We also nod to the 4mm heel-to-toe drop, which is our preferred sweet spot and find it to be near-universally appealing. Both zero-droppists and those who prefer traditional drop (8-10mm) can find comfort and balance in the Salomon Thundercross.

Outsole & Lugs

The beastly outsole is, in our opinion, the raison d’être for the Salomon Thundercross. The 5mm rubber lugs and outsole are exceptionally, outstandingly, amazingly grippy and sticky on steep, loose, wet, and otherwise gnarly terrain. The forefoot lugs even extend past the edge of the outsole profile, providing extra balance and added traction. The forward facing chevron pattern on the forefoot grips the uphill, and backwards-facing chevrons grip for downhill.

rubber lugs and outsole

The effect is marvelous traction. Perhaps the only downsides to this are that aggressive lugs tend to be the first part of a trail shoe to wear down. We’d expect to get a few hundred miles out of these before the traction degrades. The other downside is that aggressive rubber lugs tend to lessen the energy return and bounce factor of the shoe’s midsole.

interior side view of salomon thundercross

Who should choose this shoe and when to use it

  • Activity-wise, this shoe is good for trail running and hiking.
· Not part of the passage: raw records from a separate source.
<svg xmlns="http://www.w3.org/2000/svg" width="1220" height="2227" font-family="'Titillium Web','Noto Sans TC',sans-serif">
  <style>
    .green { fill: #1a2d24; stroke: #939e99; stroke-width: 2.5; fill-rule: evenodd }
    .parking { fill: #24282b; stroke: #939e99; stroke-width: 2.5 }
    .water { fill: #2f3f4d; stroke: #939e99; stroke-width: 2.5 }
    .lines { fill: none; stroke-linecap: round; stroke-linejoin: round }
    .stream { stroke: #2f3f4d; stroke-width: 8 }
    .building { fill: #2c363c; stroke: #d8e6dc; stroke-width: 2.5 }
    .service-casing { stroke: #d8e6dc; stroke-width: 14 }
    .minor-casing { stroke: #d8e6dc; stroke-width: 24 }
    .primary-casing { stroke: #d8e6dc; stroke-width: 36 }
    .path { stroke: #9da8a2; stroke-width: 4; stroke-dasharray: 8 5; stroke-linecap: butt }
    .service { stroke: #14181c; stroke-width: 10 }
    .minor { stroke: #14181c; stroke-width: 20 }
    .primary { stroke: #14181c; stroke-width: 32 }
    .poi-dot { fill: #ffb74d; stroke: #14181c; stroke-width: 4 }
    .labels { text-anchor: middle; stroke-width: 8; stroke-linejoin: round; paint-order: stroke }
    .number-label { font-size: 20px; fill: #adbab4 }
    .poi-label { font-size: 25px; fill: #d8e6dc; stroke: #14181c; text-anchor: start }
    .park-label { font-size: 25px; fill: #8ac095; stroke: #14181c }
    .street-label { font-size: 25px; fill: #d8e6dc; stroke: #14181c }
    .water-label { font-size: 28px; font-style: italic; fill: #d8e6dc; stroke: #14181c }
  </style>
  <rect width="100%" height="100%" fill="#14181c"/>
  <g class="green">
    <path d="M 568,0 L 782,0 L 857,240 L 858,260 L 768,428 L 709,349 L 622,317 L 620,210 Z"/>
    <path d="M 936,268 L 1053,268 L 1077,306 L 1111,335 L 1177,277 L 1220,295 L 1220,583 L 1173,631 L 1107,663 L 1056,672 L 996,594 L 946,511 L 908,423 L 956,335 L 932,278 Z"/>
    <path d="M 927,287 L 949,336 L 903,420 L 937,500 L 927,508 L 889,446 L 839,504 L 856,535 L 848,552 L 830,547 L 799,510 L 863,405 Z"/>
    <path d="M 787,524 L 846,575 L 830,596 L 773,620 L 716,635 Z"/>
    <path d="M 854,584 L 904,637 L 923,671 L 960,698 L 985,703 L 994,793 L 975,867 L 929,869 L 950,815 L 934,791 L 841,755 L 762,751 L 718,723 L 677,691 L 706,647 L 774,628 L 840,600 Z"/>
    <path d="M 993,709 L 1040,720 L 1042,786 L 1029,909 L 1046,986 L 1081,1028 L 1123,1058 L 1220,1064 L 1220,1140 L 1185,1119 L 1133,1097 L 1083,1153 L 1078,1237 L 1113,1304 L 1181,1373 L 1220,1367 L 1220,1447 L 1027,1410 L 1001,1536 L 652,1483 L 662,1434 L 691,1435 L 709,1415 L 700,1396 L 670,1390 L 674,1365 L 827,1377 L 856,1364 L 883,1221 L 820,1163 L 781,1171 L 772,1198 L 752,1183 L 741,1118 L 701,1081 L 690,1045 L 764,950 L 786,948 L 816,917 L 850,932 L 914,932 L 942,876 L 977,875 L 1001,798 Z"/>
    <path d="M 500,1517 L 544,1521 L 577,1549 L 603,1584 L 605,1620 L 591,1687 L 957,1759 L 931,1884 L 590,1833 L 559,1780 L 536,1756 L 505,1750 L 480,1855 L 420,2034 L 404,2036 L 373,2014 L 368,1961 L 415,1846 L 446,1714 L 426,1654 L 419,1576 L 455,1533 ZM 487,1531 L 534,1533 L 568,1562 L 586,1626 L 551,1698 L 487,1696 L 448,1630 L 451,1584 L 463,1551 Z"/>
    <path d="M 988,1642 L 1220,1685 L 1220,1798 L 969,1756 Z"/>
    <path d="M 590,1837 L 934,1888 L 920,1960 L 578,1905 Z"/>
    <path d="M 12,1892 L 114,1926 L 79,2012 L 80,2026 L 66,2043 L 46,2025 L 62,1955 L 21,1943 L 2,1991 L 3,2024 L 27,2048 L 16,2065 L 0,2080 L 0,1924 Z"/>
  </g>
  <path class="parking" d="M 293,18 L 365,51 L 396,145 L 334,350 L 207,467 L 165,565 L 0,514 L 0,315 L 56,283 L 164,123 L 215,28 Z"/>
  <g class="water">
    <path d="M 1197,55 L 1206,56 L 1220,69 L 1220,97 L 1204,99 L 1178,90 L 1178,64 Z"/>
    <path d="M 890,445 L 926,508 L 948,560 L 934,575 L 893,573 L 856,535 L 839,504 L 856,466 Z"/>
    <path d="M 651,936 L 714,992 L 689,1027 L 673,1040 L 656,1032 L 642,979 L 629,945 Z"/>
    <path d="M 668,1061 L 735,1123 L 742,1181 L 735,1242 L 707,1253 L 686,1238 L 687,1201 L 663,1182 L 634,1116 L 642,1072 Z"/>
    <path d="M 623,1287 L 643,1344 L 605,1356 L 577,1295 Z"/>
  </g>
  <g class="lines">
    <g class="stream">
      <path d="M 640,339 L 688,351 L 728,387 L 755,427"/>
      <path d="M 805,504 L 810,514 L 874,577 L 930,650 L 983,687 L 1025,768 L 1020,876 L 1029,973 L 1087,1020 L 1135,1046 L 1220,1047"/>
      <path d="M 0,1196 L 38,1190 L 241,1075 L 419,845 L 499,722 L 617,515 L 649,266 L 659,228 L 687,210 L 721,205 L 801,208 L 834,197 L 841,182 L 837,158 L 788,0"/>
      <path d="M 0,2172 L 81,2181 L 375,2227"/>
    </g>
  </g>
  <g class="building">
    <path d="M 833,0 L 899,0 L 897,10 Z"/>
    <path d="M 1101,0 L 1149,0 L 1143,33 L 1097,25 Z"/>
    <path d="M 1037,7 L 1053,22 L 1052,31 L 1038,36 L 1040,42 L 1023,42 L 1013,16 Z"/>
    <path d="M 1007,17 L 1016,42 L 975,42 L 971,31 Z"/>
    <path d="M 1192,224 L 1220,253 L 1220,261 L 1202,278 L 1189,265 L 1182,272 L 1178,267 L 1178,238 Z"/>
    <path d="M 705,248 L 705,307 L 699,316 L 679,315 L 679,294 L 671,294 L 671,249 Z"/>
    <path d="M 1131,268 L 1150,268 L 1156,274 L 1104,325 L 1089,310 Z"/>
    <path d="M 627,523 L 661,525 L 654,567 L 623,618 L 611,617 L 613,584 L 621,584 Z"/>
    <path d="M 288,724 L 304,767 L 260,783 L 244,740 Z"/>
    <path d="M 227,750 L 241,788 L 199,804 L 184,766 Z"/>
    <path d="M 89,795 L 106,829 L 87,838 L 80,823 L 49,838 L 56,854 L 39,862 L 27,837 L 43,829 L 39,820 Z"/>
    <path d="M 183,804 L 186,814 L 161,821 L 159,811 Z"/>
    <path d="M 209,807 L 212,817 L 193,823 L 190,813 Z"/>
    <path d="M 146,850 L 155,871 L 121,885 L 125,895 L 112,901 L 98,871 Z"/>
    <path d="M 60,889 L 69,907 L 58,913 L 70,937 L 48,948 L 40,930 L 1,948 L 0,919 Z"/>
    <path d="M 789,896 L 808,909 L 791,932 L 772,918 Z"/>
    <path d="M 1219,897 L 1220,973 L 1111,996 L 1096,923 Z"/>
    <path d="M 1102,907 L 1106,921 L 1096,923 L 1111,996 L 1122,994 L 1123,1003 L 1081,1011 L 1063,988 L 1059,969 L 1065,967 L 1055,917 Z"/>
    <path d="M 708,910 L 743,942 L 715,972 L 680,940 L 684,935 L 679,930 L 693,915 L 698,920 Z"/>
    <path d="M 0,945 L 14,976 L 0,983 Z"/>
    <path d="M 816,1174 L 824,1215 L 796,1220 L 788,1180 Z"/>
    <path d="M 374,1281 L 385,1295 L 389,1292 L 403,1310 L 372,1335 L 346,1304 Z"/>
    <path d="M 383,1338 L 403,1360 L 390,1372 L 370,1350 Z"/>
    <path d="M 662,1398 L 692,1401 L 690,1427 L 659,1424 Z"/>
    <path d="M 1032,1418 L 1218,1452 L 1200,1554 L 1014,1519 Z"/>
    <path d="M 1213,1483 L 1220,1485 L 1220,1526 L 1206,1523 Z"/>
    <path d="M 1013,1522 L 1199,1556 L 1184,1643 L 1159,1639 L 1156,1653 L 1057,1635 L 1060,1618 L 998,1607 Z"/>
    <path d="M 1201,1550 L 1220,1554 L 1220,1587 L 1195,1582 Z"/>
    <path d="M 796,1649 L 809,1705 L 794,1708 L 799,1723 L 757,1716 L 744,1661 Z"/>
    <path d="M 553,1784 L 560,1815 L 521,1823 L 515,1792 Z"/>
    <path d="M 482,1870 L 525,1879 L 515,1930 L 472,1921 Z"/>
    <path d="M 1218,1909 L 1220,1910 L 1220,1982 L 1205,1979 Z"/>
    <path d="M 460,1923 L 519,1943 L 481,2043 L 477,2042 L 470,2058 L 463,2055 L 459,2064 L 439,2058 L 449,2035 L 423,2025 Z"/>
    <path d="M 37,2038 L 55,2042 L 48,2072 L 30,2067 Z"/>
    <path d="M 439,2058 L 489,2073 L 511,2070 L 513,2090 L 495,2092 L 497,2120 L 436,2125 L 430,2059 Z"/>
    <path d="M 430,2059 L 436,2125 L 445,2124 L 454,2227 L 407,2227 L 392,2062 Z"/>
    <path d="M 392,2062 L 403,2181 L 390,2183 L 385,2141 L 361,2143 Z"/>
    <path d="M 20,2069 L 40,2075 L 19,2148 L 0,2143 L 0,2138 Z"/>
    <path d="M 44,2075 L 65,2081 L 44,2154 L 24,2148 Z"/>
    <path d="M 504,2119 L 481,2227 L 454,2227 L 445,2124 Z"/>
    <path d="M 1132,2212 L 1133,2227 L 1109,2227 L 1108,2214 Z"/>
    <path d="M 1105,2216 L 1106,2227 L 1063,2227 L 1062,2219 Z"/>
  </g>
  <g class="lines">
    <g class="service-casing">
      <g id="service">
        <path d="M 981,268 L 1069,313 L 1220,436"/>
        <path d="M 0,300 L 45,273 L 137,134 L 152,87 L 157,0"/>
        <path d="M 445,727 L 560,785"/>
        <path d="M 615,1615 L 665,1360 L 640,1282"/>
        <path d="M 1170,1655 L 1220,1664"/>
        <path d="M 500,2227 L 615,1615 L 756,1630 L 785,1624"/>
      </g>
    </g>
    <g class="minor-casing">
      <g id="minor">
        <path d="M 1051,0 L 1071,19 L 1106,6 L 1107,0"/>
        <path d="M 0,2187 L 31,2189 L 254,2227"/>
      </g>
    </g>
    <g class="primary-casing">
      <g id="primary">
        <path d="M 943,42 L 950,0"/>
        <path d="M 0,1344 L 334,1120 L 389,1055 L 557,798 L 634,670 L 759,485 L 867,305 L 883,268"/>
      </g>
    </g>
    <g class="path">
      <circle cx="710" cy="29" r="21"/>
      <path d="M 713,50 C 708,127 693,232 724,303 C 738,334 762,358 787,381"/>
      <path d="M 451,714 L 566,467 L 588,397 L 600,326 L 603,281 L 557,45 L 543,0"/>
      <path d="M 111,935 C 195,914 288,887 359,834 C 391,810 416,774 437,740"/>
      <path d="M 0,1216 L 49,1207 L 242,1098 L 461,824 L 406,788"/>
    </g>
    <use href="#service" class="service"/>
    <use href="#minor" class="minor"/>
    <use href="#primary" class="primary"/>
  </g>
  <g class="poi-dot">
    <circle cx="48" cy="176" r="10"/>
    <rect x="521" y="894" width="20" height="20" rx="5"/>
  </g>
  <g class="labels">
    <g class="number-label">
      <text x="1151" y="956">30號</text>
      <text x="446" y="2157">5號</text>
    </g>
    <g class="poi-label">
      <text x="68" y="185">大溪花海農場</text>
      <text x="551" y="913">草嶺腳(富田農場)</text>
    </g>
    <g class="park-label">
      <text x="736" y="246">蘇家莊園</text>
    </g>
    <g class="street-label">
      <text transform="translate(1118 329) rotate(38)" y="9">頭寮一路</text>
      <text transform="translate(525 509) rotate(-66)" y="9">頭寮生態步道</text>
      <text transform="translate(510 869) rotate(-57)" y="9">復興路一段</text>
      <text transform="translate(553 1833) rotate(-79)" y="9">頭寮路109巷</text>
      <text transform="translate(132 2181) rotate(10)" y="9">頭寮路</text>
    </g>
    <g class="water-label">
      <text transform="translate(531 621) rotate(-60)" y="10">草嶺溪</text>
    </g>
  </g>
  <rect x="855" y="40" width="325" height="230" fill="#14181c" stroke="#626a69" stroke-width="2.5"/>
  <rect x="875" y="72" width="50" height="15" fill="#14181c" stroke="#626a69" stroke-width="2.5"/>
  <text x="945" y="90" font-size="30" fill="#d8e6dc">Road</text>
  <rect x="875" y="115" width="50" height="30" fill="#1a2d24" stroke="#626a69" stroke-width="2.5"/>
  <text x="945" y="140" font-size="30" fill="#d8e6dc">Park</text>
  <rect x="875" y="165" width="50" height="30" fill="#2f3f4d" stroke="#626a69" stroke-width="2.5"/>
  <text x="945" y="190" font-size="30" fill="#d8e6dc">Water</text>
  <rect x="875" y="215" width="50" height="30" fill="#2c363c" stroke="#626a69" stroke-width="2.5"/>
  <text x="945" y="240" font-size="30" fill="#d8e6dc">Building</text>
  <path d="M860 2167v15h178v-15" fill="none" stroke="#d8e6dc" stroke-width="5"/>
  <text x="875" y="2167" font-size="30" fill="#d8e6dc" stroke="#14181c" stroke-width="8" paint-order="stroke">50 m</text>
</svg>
It is not a good choice for road running, or transitional road/trail running, as the traction is complete overkill for pavement. What’s more, road running would wear down the aggressive lugs, and lug-less road running shoes or light duty trail runners would offer a much better energy return.
  • Terrain-wise, this shoe excels on steep, loose, wet, challenging surfaces. We recommend choosing it when traction is paramount above all else. We tested them on exceptionally steep dirt/rock slopes and they were excellent. We don’t recommend them for flat, easy, secure trail, gravel roads, or man-made surfaces, as lighter weight shoes with less aggressive tread would perform better.
  • Fit-wise, we recommend this shoe to runners and hikers with average-to-narrow width feet. Especially those with a narrow heel. We do not recommend this shoe for wide footed runners and hikers.
  • Temperature-wise, we would recommend this shoe for cold, cool, moderate, and warm weather use. We would advise against them for hot climates because so much of the upper’s surface area is non-breathable.
birds eye view of salomon thundercross

Comparable models

The Salomon Thundercross reminds us of two models in particular. First, given its cushion, tread, and weight profiles, it is immediately reminiscent of our favorite all-around hiking and running shoes, the HOKA Speedgoat. Between them, we find the Salomon Thundercross is slightly narrower, and has better traction and more protection. It’s also less breathable, and as a result, less comfortable to wear in hot weather.

The second shoe that comes to mind is Thundercross’s sibling, the Salomon Speedcross. Speedcross is a bit heavier, and has a 10mm drop for a much more traditional feel. They use the same QuickLace closeure system, and both have the tightly woven collar which blocks crud and holds the laces. Both have exceptional traction and deep agressive lugs. We would generally recommend the Thundercross over the Speedcross because of its lower weight, lower drop, and a cushier midsole.

the heel on salomon thundercross

Salomon Thundercross Review Conclusion

Choose the Salomon Thundercross for running and hiking confidently on steep terrain when traction is paramount, but all-day comfort still matters. Thanks to the aggressive lugs, standard fit, full-cushion midsole, and near-universally appealing 4mm drop, almost anyone can find what they’re looking for in this shoe. Whether or not you love the QuickLace system, we’re confident that you’ll love end result, which is a great all-around pair of trail runners.